*** Exercise materials Section Begins ***

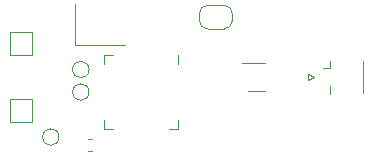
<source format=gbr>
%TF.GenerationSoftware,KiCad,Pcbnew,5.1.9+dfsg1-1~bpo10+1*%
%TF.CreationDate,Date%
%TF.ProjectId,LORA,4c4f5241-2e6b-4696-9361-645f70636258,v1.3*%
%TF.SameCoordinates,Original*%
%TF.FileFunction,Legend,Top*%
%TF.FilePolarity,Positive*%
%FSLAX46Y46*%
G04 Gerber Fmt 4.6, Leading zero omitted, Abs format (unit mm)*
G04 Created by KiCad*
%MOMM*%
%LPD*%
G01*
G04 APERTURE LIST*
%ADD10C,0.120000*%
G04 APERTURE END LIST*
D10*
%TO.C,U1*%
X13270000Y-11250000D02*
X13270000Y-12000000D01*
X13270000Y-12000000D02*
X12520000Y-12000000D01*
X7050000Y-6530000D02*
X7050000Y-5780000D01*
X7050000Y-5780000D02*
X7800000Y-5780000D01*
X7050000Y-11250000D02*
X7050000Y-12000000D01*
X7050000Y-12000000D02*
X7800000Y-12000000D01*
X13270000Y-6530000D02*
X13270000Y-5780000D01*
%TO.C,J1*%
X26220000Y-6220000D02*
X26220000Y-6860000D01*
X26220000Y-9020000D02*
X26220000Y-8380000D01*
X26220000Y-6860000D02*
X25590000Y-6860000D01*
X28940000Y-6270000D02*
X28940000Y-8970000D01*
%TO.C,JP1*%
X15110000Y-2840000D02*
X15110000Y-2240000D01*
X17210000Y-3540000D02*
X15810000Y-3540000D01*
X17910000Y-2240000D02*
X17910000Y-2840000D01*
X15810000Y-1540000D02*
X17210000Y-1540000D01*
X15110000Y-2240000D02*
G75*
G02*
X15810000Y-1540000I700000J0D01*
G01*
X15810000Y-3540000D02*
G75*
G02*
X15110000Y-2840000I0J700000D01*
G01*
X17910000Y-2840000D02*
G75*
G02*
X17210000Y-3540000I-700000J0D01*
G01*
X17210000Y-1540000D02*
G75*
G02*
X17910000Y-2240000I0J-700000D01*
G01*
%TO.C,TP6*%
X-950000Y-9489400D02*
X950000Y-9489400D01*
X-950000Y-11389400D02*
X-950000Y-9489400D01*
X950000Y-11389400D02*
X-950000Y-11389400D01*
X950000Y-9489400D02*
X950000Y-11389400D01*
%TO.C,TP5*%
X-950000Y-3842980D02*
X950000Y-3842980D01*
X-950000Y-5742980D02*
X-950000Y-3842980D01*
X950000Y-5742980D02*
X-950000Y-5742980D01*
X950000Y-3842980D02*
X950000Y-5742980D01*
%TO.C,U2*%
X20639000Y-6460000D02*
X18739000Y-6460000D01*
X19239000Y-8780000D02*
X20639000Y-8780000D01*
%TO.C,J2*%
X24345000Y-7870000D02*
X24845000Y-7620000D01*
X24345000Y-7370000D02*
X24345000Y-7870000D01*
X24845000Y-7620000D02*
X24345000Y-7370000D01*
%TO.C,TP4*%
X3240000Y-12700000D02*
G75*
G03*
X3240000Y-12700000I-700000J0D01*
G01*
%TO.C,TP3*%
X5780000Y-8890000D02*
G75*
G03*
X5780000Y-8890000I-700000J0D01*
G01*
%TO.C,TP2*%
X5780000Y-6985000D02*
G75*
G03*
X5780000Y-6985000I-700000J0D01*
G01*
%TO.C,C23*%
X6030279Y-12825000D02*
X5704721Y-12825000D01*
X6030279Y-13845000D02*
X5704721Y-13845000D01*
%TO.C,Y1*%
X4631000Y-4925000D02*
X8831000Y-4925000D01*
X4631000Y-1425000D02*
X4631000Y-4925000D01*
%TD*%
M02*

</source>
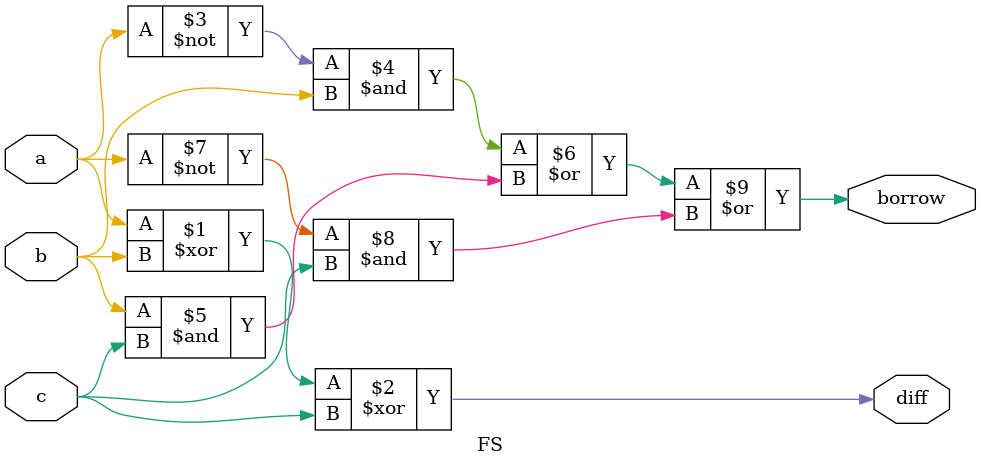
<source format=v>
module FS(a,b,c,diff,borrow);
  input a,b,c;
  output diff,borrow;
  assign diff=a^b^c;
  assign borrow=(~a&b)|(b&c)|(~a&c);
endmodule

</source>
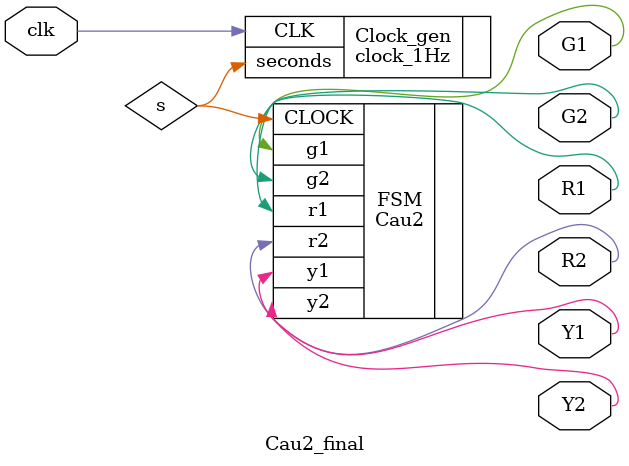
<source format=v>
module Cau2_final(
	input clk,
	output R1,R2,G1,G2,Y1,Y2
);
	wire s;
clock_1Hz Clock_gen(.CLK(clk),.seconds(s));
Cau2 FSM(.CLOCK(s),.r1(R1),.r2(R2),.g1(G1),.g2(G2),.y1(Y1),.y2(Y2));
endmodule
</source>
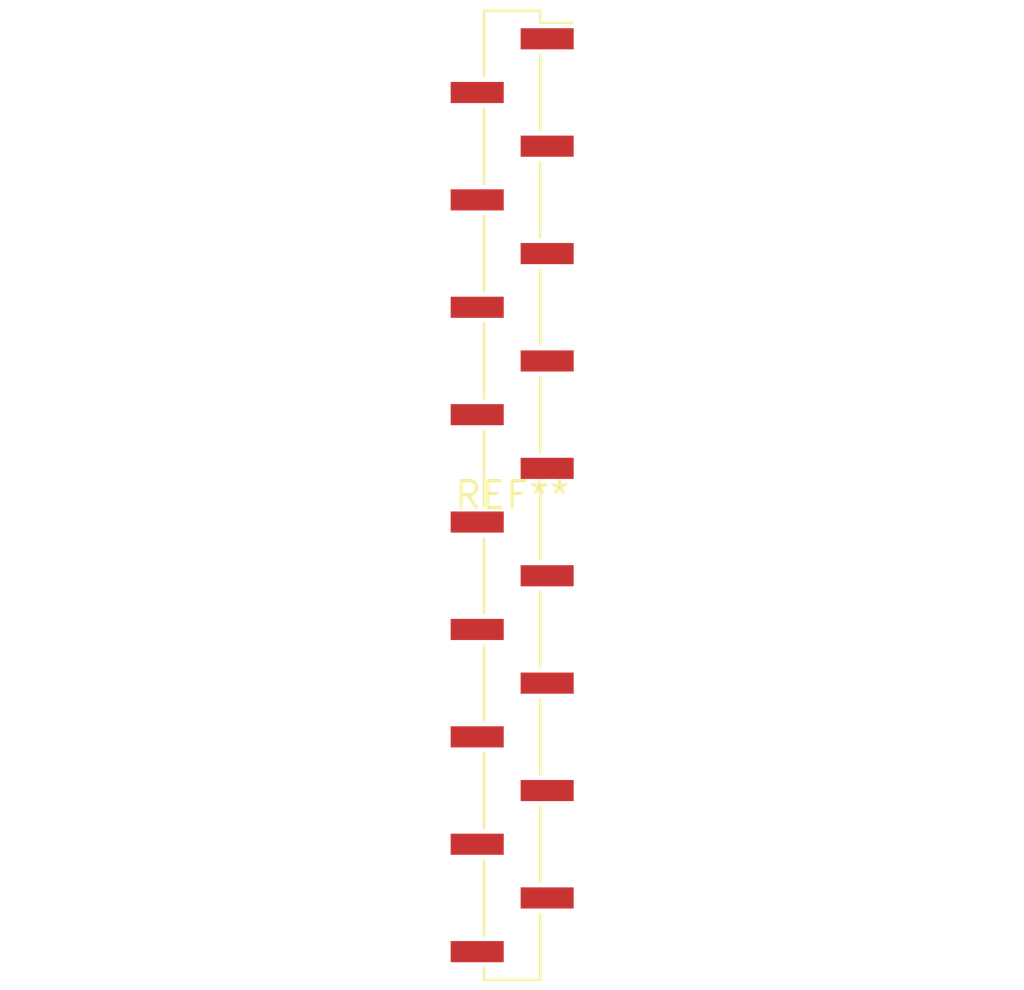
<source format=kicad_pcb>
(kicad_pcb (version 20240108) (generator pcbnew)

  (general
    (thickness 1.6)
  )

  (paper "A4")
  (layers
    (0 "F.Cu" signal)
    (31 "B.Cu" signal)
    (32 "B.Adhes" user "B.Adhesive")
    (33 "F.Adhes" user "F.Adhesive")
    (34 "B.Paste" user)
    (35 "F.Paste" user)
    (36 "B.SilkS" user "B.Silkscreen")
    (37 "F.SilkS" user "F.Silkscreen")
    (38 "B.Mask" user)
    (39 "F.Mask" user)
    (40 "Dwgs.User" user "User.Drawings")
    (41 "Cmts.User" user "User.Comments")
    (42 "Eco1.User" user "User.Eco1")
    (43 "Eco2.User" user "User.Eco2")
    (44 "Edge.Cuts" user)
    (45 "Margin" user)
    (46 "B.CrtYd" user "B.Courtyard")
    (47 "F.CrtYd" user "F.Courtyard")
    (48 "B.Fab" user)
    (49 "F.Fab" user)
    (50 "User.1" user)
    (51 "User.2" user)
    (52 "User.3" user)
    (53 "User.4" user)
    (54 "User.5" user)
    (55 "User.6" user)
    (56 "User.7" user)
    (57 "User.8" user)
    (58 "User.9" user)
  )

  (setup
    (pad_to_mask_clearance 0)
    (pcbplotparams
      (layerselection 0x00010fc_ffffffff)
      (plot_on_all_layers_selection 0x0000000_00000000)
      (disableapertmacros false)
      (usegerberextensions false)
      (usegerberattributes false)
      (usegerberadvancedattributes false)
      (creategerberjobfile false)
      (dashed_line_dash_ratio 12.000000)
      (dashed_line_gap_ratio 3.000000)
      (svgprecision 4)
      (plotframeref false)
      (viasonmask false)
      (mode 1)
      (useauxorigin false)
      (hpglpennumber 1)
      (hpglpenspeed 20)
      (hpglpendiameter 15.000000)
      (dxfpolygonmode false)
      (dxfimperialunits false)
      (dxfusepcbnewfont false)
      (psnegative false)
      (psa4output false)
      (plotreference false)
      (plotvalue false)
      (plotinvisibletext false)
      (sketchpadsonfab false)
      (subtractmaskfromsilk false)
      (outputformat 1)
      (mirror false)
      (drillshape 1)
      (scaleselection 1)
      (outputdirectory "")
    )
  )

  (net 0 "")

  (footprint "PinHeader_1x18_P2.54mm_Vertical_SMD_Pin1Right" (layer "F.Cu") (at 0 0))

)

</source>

*** Exercise materials Section Ends ***

* [What is needed] Would you reproduce, exactly and with nothing added, every line from the beginning of the entries above through the line that contains "X12520000Y-12000000D01*", both included, leaving out the pictures?

* [Your response]
<source format=gbr>
%TF.GenerationSoftware,KiCad,Pcbnew,5.1.9+dfsg1-1~bpo10+1*%
%TF.CreationDate,Date%
%TF.ProjectId,LORA,4c4f5241-2e6b-4696-9361-645f70636258,v1.3*%
%TF.SameCoordinates,Original*%
%TF.FileFunction,Legend,Top*%
%TF.FilePolarity,Positive*%
%FSLAX46Y46*%
G04 Gerber Fmt 4.6, Leading zero omitted, Abs format (unit mm)*
G04 Created by KiCad*
%MOMM*%
%LPD*%
G01*
G04 APERTURE LIST*
%ADD10C,0.120000*%
G04 APERTURE END LIST*
D10*
%TO.C,U1*%
X13270000Y-11250000D02*
X13270000Y-12000000D01*
X13270000Y-12000000D02*
X12520000Y-12000000D01*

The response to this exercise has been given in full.